I’ve been reading Galatians lately and a couple of verses that have jumped out to me are Galations 5:5-6, which reads:
For through the Spirit, by faith, we ourselves eagerly wait for the hope of righteousness. For in Christ Jesus neither circumcision nor uncircumcision counts for anything, but only faith working through love.
I bolded that last part because it’s what has been ringing in my head for a month. Is my faith working itself out through love? Does my faith and hope in Jesus Christ for righteousness result in me loving people? Throughout this chapter, this same theme keeps reoccurring that for a Christian, walking daily in faith produces a freedom to love people. Over the last month I’ve developed a few gauges that have helped me realize whether or not I actually love people.
The Elevator Gauge.
Is there a more awkward environment than an elevator with a mirror? That’s my daily routine. The gauge for me works like this. While I’m in the elevator, am I concerned about the other people in there enough to look up from my phone and say hello? How unloving am I when I don’t even choose to look up and acknowledge the people I share an elevator with for 30 seconds? Maybe you’re thinking it’s not a big deal, but for me it reveals a self-centeredness that places value on myself over others.
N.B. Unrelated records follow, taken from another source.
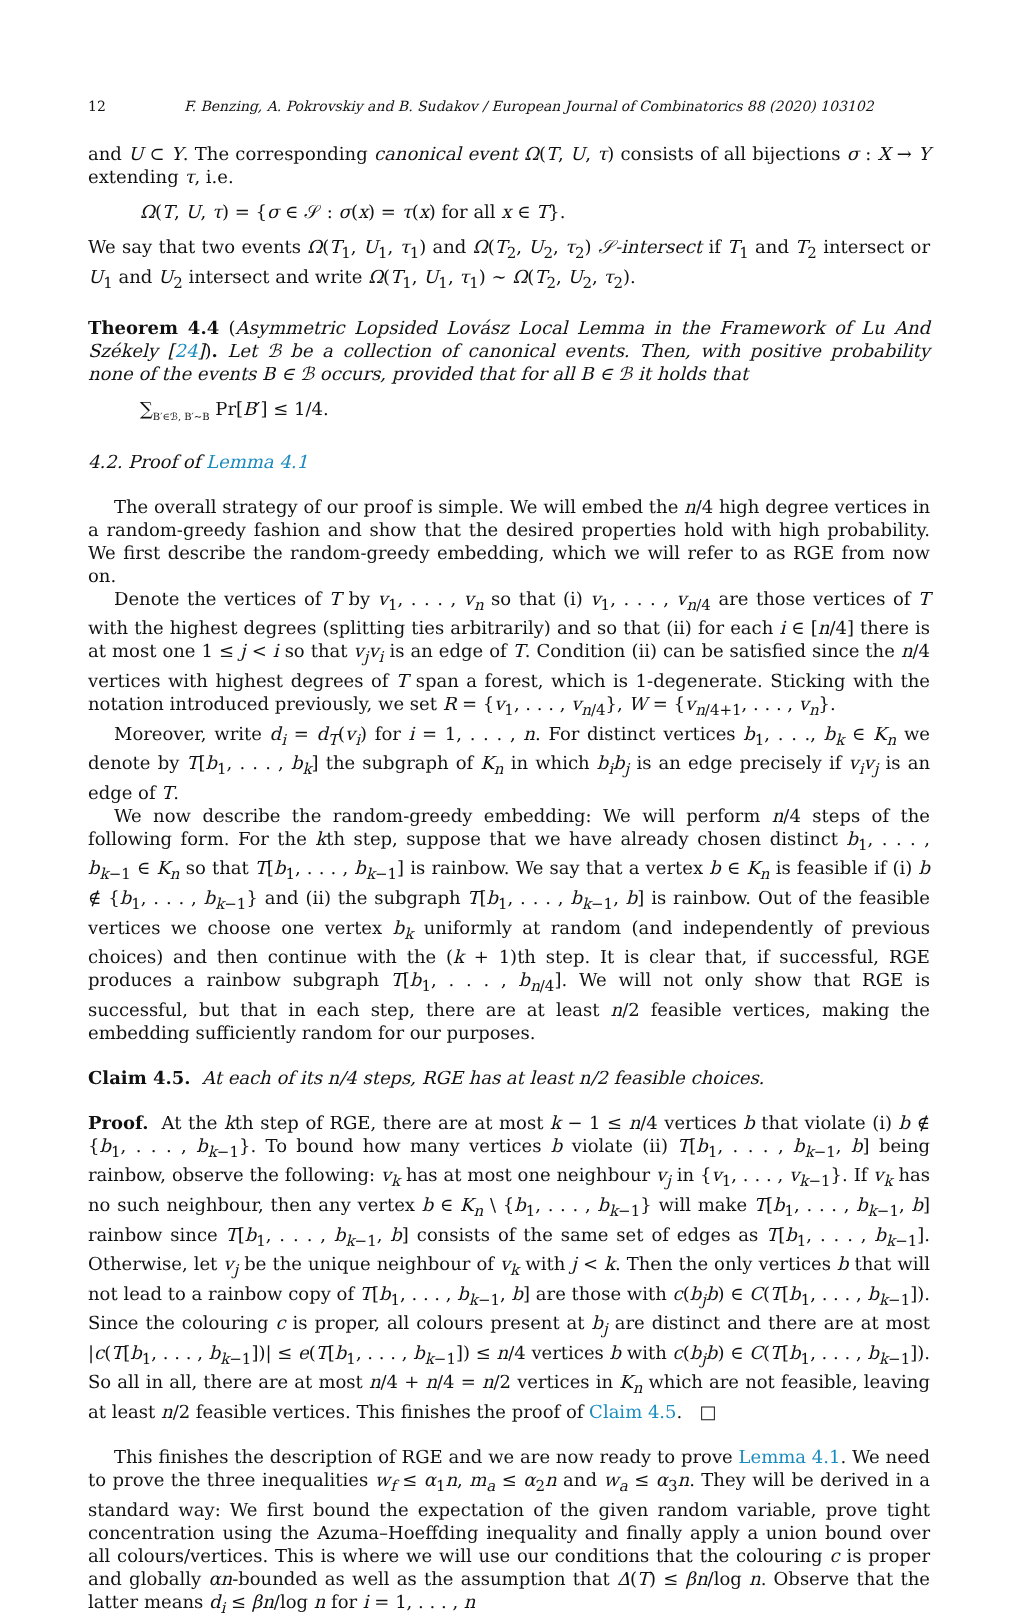12 F. Benzing, A. Pokrovskiy and B. Sudakov / European Journal of Combinatorics 88 (2020) 103102
and U ⊂ Y. The corresponding canonical event Ω(T, U, τ) consists of all bijections σ : X → Y extending τ, i.e.
Ω(T, U, τ) = {σ ∈ 𝒮 : σ(x) = τ(x) for all x ∈ T}.
We say that two events Ω(T<sub>1</sub>, U<sub>1</sub>, τ<sub>1</sub>) and Ω(T<sub>2</sub>, U<sub>2</sub>, τ<sub>2</sub>) 𝒮-intersect if T<sub>1</sub> and T<sub>2</sub> intersect or U<sub>1</sub> and U<sub>2</sub> intersect and write Ω(T<sub>1</sub>, U<sub>1</sub>, τ<sub>1</sub>) ∼ Ω(T<sub>2</sub>, U<sub>2</sub>, τ<sub>2</sub>).
Theorem 4.4 (Asymmetric Lopsided Lovász Local Lemma in the Framework of Lu And Székely [24]). Let ℬ be a collection of canonical events. Then, with positive probability none of the events B ∈ ℬ occurs, provided that for all B ∈ ℬ it holds that
∑<sub>B′∈ℬ, B′∼B</sub> Pr[B′] ≤ 1/4.
4.2. Proof of Lemma 4.1
The overall strategy of our proof is simple. We will embed the n/4 high degree vertices in a random-greedy fashion and show that the desired properties hold with high probability. We first describe the random-greedy embedding, which we will refer to as RGE from now on.
Denote the vertices of T by v<sub>1</sub>, . . . , v<sub>n</sub> so that (i) v<sub>1</sub>, . . . , v<sub>n/4</sub> are those vertices of T with the highest degrees (splitting ties arbitrarily) and so that (ii) for each i ∈ [n/4] there is at most one 1 ≤ j < i so that v<sub>j</sub>v<sub>i</sub> is an edge of T. Condition (ii) can be satisfied since the n/4 vertices with highest degrees of T span a forest, which is 1-degenerate. Sticking with the notation introduced previously, we set R = {v<sub>1</sub>, . . . , v<sub>n/4</sub>}, W = {v<sub>n/4+1</sub>, . . . , v<sub>n</sub>}.
Moreover, write d<sub>i</sub> = d<sub>T</sub>(v<sub>i</sub>) for i = 1, . . . , n. For distinct vertices b<sub>1</sub>, . . ., b<sub>k</sub> ∈ K<sub>n</sub> we denote by T[b<sub>1</sub>, . . . , b<sub>k</sub>] the subgraph of K<sub>n</sub> in which b<sub>i</sub>b<sub>j</sub> is an edge precisely if v<sub>i</sub>v<sub>j</sub> is an edge of T.
We now describe the random-greedy embedding: We will perform n/4 steps of the following form. For the kth step, suppose that we have already chosen distinct b<sub>1</sub>, . . . , b<sub>k−1</sub> ∈ K<sub>n</sub> so that T[b<sub>1</sub>, . . . , b<sub>k−1</sub>] is rainbow. We say that a vertex b ∈ K<sub>n</sub> is feasible if (i) b ∉ {b<sub>1</sub>, . . . , b<sub>k−1</sub>} and (ii) the subgraph T[b<sub>1</sub>, . . . , b<sub>k−1</sub>, b] is rainbow. Out of the feasible vertices we choose one vertex b<sub>k</sub> uniformly at random (and independently of previous choices) and then continue with the (k + 1)th step. It is clear that, if successful, RGE produces a rainbow subgraph T[b<sub>1</sub>, . . . , b<sub>n/4</sub>]. We will not only show that RGE is successful, but that in each step, there are at least n/2 feasible vertices, making the embedding sufficiently random for our purposes.
Claim 4.5. At each of its n/4 steps, RGE has at least n/2 feasible choices.
Proof. At the kth step of RGE, there are at most k − 1 ≤ n/4 vertices b that violate (i) b ∉ {b<sub>1</sub>, . . . , b<sub>k−1</sub>}. To bound how many vertices b violate (ii) T[b<sub>1</sub>, . . . , b<sub>k−1</sub>, b] being rainbow, observe the following: v<sub>k</sub> has at most one neighbour v<sub>j</sub> in {v<sub>1</sub>, . . . , v<sub>k−1</sub>}. If v<sub>k</sub> has no such neighbour, then any vertex b ∈ K<sub>n</sub> \ {b<sub>1</sub>, . . . , b<sub>k−1</sub>} will make T[b<sub>1</sub>, . . . , b<sub>k−1</sub>, b] rainbow since T[b<sub>1</sub>, . . . , b<sub>k−1</sub>, b] consists of the same set of edges as T[b<sub>1</sub>, . . . , b<sub>k−1</sub>]. Otherwise, let v<sub>j</sub> be the unique neighbour of v<sub>k</sub> with j < k. Then the only vertices b that will not lead to a rainbow copy of T[b<sub>1</sub>, . . . , b<sub>k−1</sub>, b] are those with c(b<sub>j</sub>b) ∈ C(T[b<sub>1</sub>, . . . , b<sub>k−1</sub>]). Since the colouring c is proper, all colours present at b<sub>j</sub> are distinct and there are at most |c(T[b<sub>1</sub>, . . . , b<sub>k−1</sub>])| ≤ e(T[b<sub>1</sub>, . . . , b<sub>k−1</sub>]) ≤ n/4 vertices b with c(b<sub>j</sub>b) ∈ C(T[b<sub>1</sub>, . . . , b<sub>k−1</sub>]). So all in all, there are at most n/4 + n/4 = n/2 vertices in K<sub>n</sub> which are not feasible, leaving at least n/2 feasible vertices. This finishes the proof of Claim 4.5. □
This finishes the description of RGE and we are now ready to prove Lemma 4.1. We need to prove the three inequalities w<sub>f</sub> ≤ α<sub>1</sub>n, m<sub>a</sub> ≤ α<sub>2</sub>n and w<sub>a</sub> ≤ α<sub>3</sub>n. They will be derived in a standard way: We first bound the expectation of the given random variable, prove tight concentration using the Azuma–Hoeffding inequality and finally apply a union bound over all colours/vertices. This is where we will use our conditions that the colouring c is proper and globally αn-bounded as well as the assumption that Δ(T) ≤ βn/log n. Observe that the latter means d<sub>i</sub> ≤ βn/log n for i = 1, . . . , n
As I’ve tried to change this, I was shocked when I asked “How is your day going?” and my elevator mate responded “Really terribly actually.” We only talked briefly, but I thought, “How many people have been having miserable days and I’ve only been concerned about my email or what these people think of me?” It was terribly convicting.
The Cashier Clerk Gauge
This involves my heart and attitude at the checkout line in a grocery store or anywhere that I’m being served. If I’ve left the grocery store or restaurant or wherever, do I even remember the name of the person serving me or did I act like they owed me service without gratitude? I too often get caught up in my own schedule and needs that I treat people as robots instead of as potential friends. For me, this gauge shows me if I’m walking in faith in Jesus or walking in belief that I’m better than others. In truth, I hate this gauge, but man I need it as a good continual reminder that Christ loved and loves me whether I give Him great service or terrible service.
The Celebration Gauge
This gauge evaluates whether I really am excited for the successes of others or if envy and jealousy reigns underneath. When I see my friends or co-workers rewarded, do I celebrate with them or secretly wish it was me or worse, complain that they don’t deserve it. If I’m really walking daily in my faith in Jesus Christ, I find myself caring more for the success of others than myself. I desire for them to achieve their dreams and be able to toast their success. If I can’t celebrate with them, it shows me I don’t really love them.
The Grieving Gauge
This gauge tends to deal with how deeply you or I love someone. Most of us will be sad when bad things happen to people, but will we sacrifice things in our lives to grieve alongside them? In the gospel, we see Jesus Christ who suffers so that He can comfort those who suffer. If I believe that Christ suffered for me and that I am to follow His example, the results should be the freedom to cry and mourn with those who hurt, to try and put myself in their shoes as best I can and whether I can or not, to be sad simply because I care about them so much. Grieving with someone is a different level of love and caring for them. As Christians, we should be the first to grieve with any and all who hurt.
What about you?
These are just instances lately that have served as gauges for my love for people in general. The verse in Galatians has really forced me to consider whether my faith is manifesting itself through love or if I have sunk into a cognitive understanding of belief that doesn’t produce the actions of Jesus Christ.
I’m glad the elevator gauge and cashier clerk gauge happen so often because they serve so well as clear reminders of my need to depend of Christ through prayer and reading the bible so that I think and act differently, so that I truly let my faith work itself out in love.
Do you have similar gauges or situations that show you whether you are loving people? Occurrences that force you to evaluate your faith?